The recent wave of hate continues. Long Island has hosted a hateful trend in the past few weeks, symbols of racism for everyone to see.
It’s the second time it has happened here in the last six years. Overnight, someone painted two swastikas at Young Israel of Hillcrest, Queens. One on the bulletin board in front and the other on the passenger side window of an Hatzolah ambulance.
“Emotionally, it doesn’t make me happy. It makes me angry,” said worshipper, Michael Zabusky.
This orthodox congregation is of some 500 families, including Holocaust survivors. One of them is 84-year-old Josif Roth, who spent World War II in a Nazi labor camp in Hungary.
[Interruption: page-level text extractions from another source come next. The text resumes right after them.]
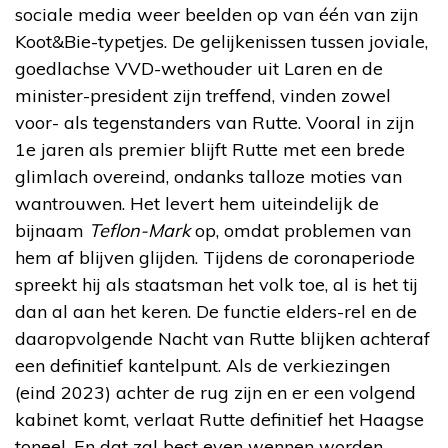
sociale media weer beelden op van één van zijn
Koot&Bie-typetjes. De gelijkenissen tussen joviale,
goedlachse VVD-wethouder uit Laren en de
minister-president zijn treffend, vinden zowel
voor- als tegenstanders van Rutte. Vooral in zijn
1e jaren als premier blijft Rutte met een brede
glimlach overeind, ondanks talloze moties van
wantrouwen. Het levert hem uiteindelijk de
bijnaam
Teflon-Mark
op, omdat problemen van
hem af blijven glijden. Tijdens de coronaperiode
spreekt hij als staatsman het volk toe, al is het tij
dan al aan het keren. De functie elders-rel en de
daaropvolgende Nacht van Rutte blijken achteraf
een definitief kantelpunt. Als de verkiezingen
(eind 2023) achter de rug zijn en er een volgend
kabinet komt, verlaat Rutte definitief het Haagse
toneel. En dat zal best even wennen worden.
“It’s a bad memory. Very bad memory when I see this,” he said.
Over the last couple months, there have been a half-dozen such hate symbols throughout the region, scrawled on schools, buses and synagogues. Rory Lancman, a New York Assembly Democrat, suspects they are not necessarily connected.
“If there are dots to be connected, the police and other agencies will act. Right now, we don’t know,” said Lancman.
The synagogue’s Rabbi, Richard Weiss, believes the continuing hate symbols are not so much anti-Semitism, as disrespect for others’ values: values of respecting other people’s individuality, people’s religions and people’s general beliefs.